- Born: 1988 (age 37–38) Kenya
- Education: University of Nairobi; (Bachelor of Medicine and Bachelor of Surgery); Strathmore University; (Master of Business Administration); Hamburg University of Applied Sciences; (Research Methodology & Project Management Course);
- Occupations: Physician and corporate executive
- Years active: 2006–present
- Title: Chief executive officer of Kenya Medical Association

= Elizabeth Gitau =

Kenyan physician (born 1988)

Elizabeth Gitaū also Elizabeth Gitaū-Maina (born c. 1988), is a Kenyan physician and corporate executive, who is the chief executive officer of Kenya Medical Association, the national industry association that aims at championing and preserving the interests of the medical doctors practicing in the country.

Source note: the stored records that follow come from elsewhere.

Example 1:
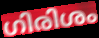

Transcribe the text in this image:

ഗിരിശം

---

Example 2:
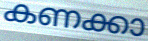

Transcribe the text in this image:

കണക്കാ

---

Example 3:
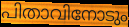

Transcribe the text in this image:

പിതാവിനോടും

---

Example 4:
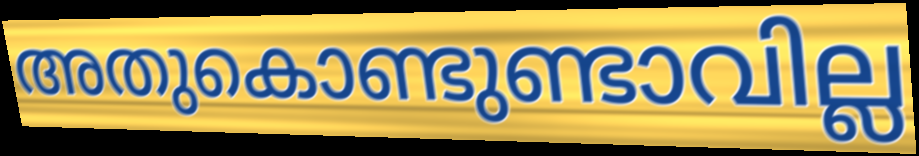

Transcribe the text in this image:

അതുകൊണ്ടുണ്ടാവില്ല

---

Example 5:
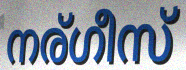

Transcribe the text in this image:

നര്ഗീസ്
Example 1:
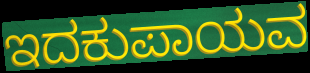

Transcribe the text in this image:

ಇದಕುಪಾಯವ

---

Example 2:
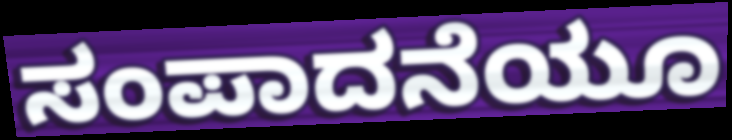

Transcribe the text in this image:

ಸಂಪಾದನೆಯೂ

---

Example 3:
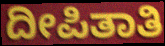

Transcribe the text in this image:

ದೀಪಿತಾತಿ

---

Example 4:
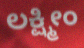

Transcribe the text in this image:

ಲಕ್ಷ್ಮೀಂ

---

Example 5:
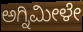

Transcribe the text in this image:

ಅಗ್ನಿಮೀಳೇ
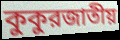
কুকুরজাতীয়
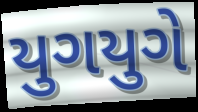
યુગયુગે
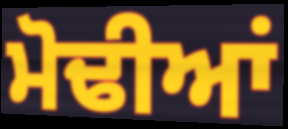
ਮੋਢੀਆਂ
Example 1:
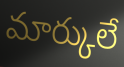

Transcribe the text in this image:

మార్కులే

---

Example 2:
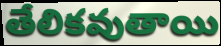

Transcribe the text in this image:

తేలికవుతాయి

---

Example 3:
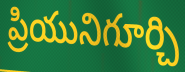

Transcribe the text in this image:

ప్రియునిగూర్చి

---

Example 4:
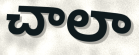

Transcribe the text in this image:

చాలా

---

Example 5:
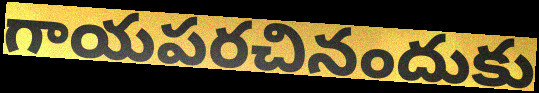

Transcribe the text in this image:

గాయపరచినందుకు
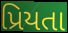
પ્રિયતા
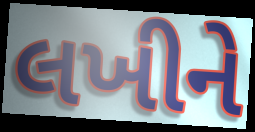
લખીને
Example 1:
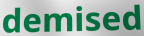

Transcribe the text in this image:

demised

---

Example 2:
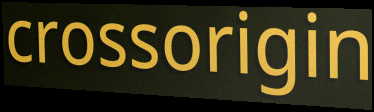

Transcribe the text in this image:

crossorigin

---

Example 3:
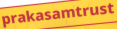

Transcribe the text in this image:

prakasamtrust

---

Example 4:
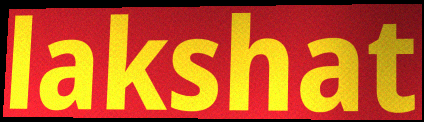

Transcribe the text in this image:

lakshat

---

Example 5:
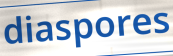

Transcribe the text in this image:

diaspores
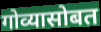
गोव्यासोबत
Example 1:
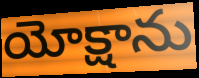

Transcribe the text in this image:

యోక్షాను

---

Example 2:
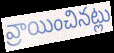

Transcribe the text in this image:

==Background and education==
Gitaū was born in Kenya c. 1988. She graduated from the University of Nairobi with a Bachelor of Medicine and Bachelor of Surgery (MBChB) degree in 2012. She went on to obtain a Master of Business Administration degree from Strathmore University in Nairobi in 2016. In 2017, she was awarded a scholarship from the German Academic Exchange Service (German: Deutscher Akademischer Austauschdienst) (DAAD), to study in Germany, where she undertook a Research Methodology & Project Management Course at the Hamburg University of Applied Sciences.

==Career==
After graduating from medical school, and after the mandatory internship, she worked as a medical officer at Mūrang'a County Hospital for nearly two years until December 2014.

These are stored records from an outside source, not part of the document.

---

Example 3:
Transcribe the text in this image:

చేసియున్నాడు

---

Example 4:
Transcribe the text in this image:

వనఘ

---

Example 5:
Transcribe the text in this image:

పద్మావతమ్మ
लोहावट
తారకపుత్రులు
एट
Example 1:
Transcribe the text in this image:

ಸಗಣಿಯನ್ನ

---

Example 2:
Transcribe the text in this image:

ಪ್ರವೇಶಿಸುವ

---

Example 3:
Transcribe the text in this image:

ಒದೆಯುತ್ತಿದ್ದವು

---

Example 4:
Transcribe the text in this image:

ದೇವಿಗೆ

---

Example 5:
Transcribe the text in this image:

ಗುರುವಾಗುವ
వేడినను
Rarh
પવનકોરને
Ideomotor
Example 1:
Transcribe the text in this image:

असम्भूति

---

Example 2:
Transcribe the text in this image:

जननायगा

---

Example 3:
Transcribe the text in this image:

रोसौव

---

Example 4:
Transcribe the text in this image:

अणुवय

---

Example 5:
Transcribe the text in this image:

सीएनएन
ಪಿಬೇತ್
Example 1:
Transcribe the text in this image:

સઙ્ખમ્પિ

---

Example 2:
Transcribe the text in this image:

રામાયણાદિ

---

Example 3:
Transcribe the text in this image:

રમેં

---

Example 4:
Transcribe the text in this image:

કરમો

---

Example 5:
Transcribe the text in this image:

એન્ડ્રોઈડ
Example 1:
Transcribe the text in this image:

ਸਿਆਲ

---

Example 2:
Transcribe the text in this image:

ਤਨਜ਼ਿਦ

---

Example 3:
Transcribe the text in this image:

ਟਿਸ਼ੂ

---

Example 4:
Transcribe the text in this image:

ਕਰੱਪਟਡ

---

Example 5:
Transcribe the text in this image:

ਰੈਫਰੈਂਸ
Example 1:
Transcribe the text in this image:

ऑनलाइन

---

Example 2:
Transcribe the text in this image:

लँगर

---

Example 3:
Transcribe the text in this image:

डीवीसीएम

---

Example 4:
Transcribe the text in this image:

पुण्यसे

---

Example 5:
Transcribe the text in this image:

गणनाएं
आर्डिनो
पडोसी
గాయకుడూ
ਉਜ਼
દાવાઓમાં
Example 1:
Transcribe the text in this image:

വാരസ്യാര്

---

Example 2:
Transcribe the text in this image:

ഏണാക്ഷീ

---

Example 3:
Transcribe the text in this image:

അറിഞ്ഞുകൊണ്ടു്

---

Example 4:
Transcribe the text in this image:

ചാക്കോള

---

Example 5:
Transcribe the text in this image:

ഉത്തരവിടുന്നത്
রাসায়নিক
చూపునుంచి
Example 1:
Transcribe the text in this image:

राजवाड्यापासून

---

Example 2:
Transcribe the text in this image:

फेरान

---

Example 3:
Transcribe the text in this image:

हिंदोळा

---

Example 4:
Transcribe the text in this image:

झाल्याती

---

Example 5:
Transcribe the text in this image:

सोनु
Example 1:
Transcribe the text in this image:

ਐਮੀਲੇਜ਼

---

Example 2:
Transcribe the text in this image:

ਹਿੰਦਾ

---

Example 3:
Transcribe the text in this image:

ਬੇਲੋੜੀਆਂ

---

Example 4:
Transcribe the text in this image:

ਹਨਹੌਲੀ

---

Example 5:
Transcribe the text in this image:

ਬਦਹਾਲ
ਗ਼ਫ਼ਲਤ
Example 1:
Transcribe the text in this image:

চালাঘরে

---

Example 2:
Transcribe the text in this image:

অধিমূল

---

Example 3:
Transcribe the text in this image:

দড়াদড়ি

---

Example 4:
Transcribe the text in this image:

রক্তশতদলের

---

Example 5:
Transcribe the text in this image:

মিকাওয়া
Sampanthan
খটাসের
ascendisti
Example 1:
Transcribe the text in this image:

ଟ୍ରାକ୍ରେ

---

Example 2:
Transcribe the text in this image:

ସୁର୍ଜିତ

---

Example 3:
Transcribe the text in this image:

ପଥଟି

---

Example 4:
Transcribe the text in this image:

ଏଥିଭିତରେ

As of April 2019, Gitaū had worked as a senior lecturer at the Kenya Medical Training College, a school that trains clinical officers (formerly medical assistants) at diploma level, based at the campus in the town of Thika.

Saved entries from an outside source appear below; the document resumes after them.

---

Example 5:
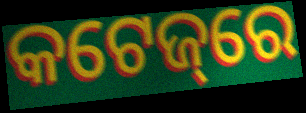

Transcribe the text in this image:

କଟେଜ୍‌ରେ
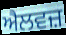
ਐਲਵਜ਼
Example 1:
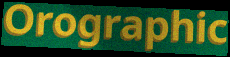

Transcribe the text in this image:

Orographic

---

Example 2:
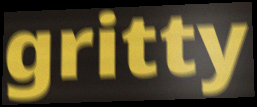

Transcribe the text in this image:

gritty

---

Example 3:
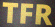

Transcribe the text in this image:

TFR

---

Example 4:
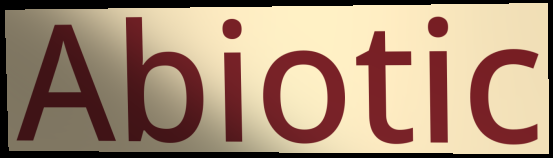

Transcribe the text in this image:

Abiotic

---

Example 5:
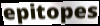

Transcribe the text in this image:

epitopes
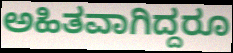
ಅಹಿತವಾಗಿದ್ದರೂ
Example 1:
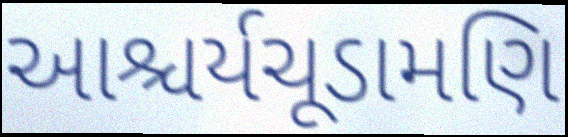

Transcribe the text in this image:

આશ્ચર્યચૂડામણિ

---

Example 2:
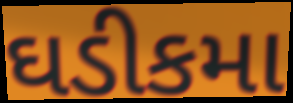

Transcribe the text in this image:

ઘડીકમા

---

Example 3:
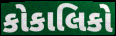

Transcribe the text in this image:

કોકાલિકો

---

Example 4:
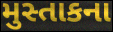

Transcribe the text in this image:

મુસ્તાકના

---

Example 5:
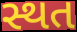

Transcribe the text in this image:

સ્થત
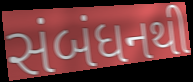
સંબંધનથી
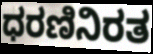
ಧರಣಿನಿರತ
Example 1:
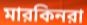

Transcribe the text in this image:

মারকিনরা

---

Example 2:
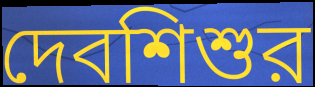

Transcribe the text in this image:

দেবশিশুর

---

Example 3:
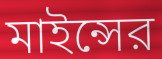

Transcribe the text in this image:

মাইন্সের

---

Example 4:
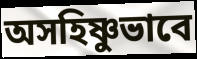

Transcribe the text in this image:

অসহিষ্ণুভাবে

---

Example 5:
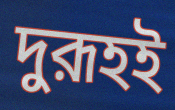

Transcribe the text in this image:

দুরূহই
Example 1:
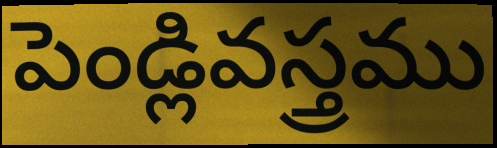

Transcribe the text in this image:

పెండ్లివస్త్రము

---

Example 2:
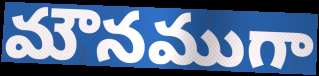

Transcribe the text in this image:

మౌనముగా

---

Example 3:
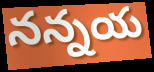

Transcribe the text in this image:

నన్నయ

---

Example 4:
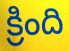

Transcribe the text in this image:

క్రింది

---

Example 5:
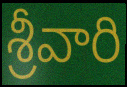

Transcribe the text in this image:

శ్రీవారి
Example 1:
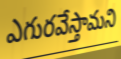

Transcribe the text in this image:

ఎగురవేస్తామని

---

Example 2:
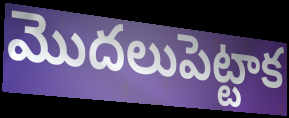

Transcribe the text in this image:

మొదలుపెట్టాక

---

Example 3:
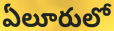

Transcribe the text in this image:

ఏలూరులో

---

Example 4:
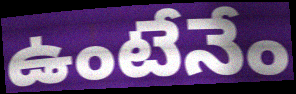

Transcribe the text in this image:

ఉంటేనేం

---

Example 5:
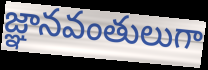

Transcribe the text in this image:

జ్ఞానవంతులుగా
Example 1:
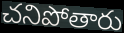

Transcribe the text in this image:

చనిపోతారు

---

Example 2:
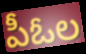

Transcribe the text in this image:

పీఓల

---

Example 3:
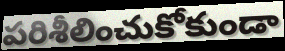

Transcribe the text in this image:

పరిశీలించుకోకుండా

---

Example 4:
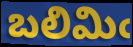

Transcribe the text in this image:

బలిమిఁ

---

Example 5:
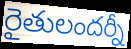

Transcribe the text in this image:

రైతులందర్నీ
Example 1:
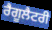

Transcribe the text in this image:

ਰੈਗੂਲੈਟਰੀ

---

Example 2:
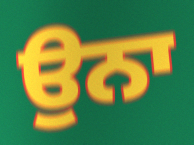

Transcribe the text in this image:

ਉਨਾ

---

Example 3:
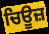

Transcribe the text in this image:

ਚਿਊਜ਼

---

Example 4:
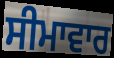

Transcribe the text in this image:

ਸੀਮਾਵਾਰ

As the incoming CEO at Kenya Medical Association, she took over from Stellah Wairimu Bosire-Otieno, who led the association from 2017 until 2019. Previously, Gitaū was the treasurer of the Nairobi County Division of Kenya Medical Association (KMA). In March 2021, amidst the COVID-19 pandemic, Gitaū criticized Kenya for prioritizing vaccines for diplomats over healthcare workers and the elderly.

In March 2023, Dr Elizabeth Gitaū was appointed to sit on the board of Kenya Medical Practitioners and Dentists Council (KMPDC), as a member. She is also a member and convener of the Young Doctors Network.